Estimated read time: 2-3 minutes
Andrew Adams, KSL NewsradioWith three rescuers dead and six miners still trapped, it's a time when everyone in Huntington is in search of faith and something to believe in. There are some people looking for converts, but it's not what you'd expect.
Frank Forrestal: "We've been out here and we continue to be part of a fight that's needed."
Frank Forrestal is trying to get the people of Huntington to man-up.
Frank Forrestal: "The reception's been good. We've been talking to people door to door."

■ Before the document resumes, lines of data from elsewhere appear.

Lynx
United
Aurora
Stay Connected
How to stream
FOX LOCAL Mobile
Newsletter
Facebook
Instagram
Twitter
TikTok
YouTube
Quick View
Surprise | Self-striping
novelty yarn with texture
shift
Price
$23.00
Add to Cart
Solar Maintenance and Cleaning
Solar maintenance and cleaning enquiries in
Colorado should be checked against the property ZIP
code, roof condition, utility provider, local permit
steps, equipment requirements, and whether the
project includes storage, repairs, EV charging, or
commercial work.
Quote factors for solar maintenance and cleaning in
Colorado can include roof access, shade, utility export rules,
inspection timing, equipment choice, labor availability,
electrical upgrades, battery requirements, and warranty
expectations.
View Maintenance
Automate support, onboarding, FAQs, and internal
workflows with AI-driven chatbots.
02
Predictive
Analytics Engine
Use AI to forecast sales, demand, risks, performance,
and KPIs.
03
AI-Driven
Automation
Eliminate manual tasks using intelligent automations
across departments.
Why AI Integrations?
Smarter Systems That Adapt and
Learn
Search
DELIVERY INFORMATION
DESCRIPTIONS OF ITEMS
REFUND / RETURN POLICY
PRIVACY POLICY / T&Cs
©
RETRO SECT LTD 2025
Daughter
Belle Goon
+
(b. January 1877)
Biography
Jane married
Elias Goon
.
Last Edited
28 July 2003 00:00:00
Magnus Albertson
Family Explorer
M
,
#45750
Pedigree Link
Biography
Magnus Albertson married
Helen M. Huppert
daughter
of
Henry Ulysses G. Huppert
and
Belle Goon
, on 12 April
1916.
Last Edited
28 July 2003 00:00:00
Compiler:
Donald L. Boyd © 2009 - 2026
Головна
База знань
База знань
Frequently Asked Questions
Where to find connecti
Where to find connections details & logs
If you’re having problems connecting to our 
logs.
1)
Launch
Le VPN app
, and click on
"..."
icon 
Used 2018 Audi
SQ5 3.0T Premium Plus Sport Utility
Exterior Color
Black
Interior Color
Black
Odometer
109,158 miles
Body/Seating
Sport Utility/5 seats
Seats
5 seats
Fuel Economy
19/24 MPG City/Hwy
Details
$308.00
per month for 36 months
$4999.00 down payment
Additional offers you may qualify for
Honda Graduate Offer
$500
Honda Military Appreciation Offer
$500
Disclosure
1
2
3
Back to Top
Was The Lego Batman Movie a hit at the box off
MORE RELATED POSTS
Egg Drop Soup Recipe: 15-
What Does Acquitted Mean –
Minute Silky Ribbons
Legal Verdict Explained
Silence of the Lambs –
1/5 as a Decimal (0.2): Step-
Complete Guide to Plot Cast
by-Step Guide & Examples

What's he selling? The union. He came all the way from Iowa to do it. Forrestal is a frequent contributor to the publication, "The Militant." He's trying to get people to subscribe to the paper - and the ideology - that unionizing non-union mines like Crandall Canyon would solve a lot of problems. He says unions work.
Frank Forrestal: "We took 'em on on a lot of different questions, and it made a big difference coming out of the mine alive every day."
Huntington mayor Hilary Gordon: "Actually, I hadn't heard about that, but truly nothing surprises me."
Huntington Mayor Hilary Gordon wasn't sure how she felt about that when she learned it was going on in her town.
Hilary Gordon: "This is something that Mr. Murray, and MSHA, and I'm sure companies on down the road will have to work out. What I'm concerned with, and what my heart goes out to, and my thoughts are, that's with the families right now."
And Gordon, more or less, says let the miners think for themselves.
Hilary Ggordon: "I think these miners know well what they're doing, and which mines they want to work for. Given all the information they have, I don't think that one person should try to influence another."
But it's happening. And Forrestal says it has to happen.
Frank Forrestal: "It's on the communities to change this terrible situation."
Reporter: "Can they make a difference?"
Frank Forrestal: "Yeah, I think the key thing is the UMWA (United Mine Workers of America). Joining the UMWA, asking the UMWA to help them and organize the mine that they're in."
Forrestal says this is about ensuring miners' safety in the future. The tough part may be turning community members into activists for tomorrow, when they're consumed with the uncertainty of life and death, day to day.